Zetsu: The next time you open your eyes, you'll be seeing a whole new world...things are getting really fun!

Sasuke looks at the landscape, and all he sees are dismal surroundings.

Sasuke: Nothing has changed...it's still the same old world that— 

Sasuke senses something, and immediately assumes an alert demeanor. He once again draws his sword, and waits for several moments. After seeing he reacted to nothing, he continues walking.

Sasuke: If Madara declared war on all five nations...I should be reaching one of the battlefields soon...

The scene switches to Suigetsu and Jugo.

Suigetsu: Orochimaru was always a mysterious man...but I didn't think he knew this much. What's in here could revolutionize the world...

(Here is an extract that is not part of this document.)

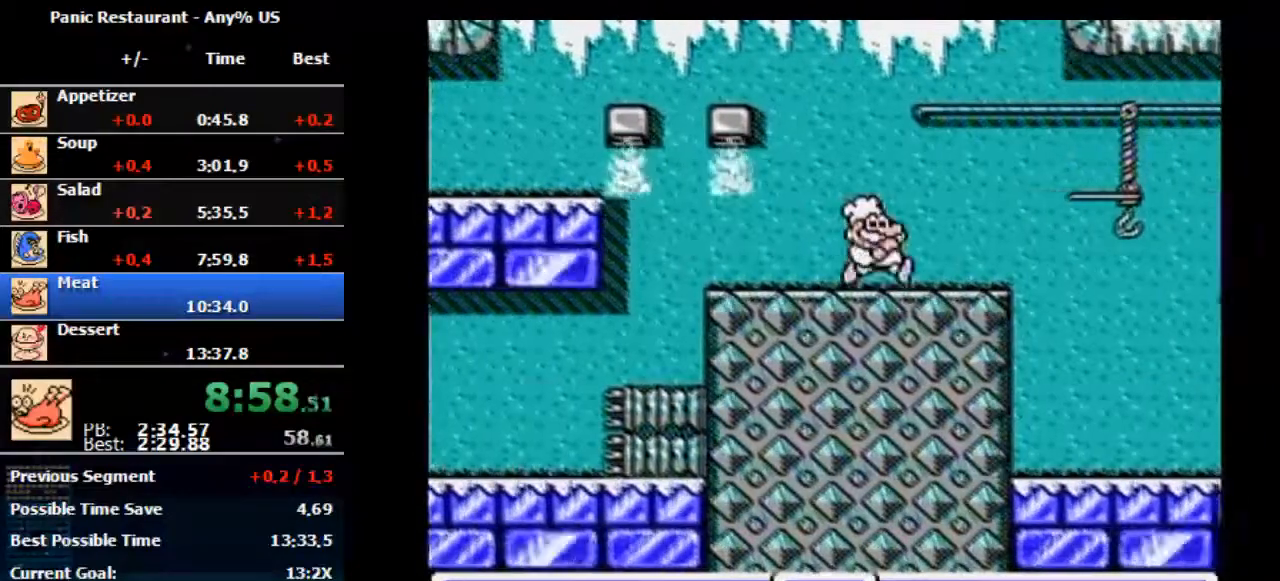
{"buttons": ["DPAD_RIGHT"], "events": []}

Jugo: I think you're overreacting. The scroll can't possibly decide the fate of this war. We haven't even seen the battlefields yet, and we don't know anything about the opposing factions. 

Suigetsu: Orochimaru, you snake...what were you really planning to do with all of us?

The scene switches to Naruto's battle against Tobi.

Naruto: It's over, Tobi. You've gotten this far, but I certainly won't let you go any further! 

Tobi: You're still naive. You can't see the bigger picture here, and that's why you're going to lose. Our battle means nothing.

Naruto: That couldn't be further from the truth! This battle means everything, and it's the one where I'm going to defeat you!

Tobi: You shouldn't have left your comrades unprotected. They are going to pay the price.

Naruto is not fazed by Tobi's words. His mind is made up.

The scene switches to Kabuto.

Kabuto: This is simply wonderful...he's taking care of the entire Alliance for me. I could have fought this war with just him alone...

Suddenly, Kabuto notices a bird land on his chessboard. It looks directly at him, and he responds by returning his own glare. Kabuto then finds his very body melting. 

However, just before his entire physical existence disintegrates, he appears again, completely unscathed. He is smirking.

Kabuto: You were always one for indirect fighting, weren't you...Itachi?

He gets no response. Instead, several flaming kunai fly towards his neck. Kabuto does not turn; just as the kunai make contact, a snake emerges from the ground and receives the blows.

Kabuto: Clever trick with the clone...but I'd like to tell you here and now that nothing you do will have an effect on me. I won't be as reckless as Orochimaru. 

Itachi emerges from the shadows. His Sharingan are trained on Kabuto, his eyes narrowed.

Itachi: And why is that? There are many things you have yet to learn about the Sharingan, Kabuto. To think that it would be you all along...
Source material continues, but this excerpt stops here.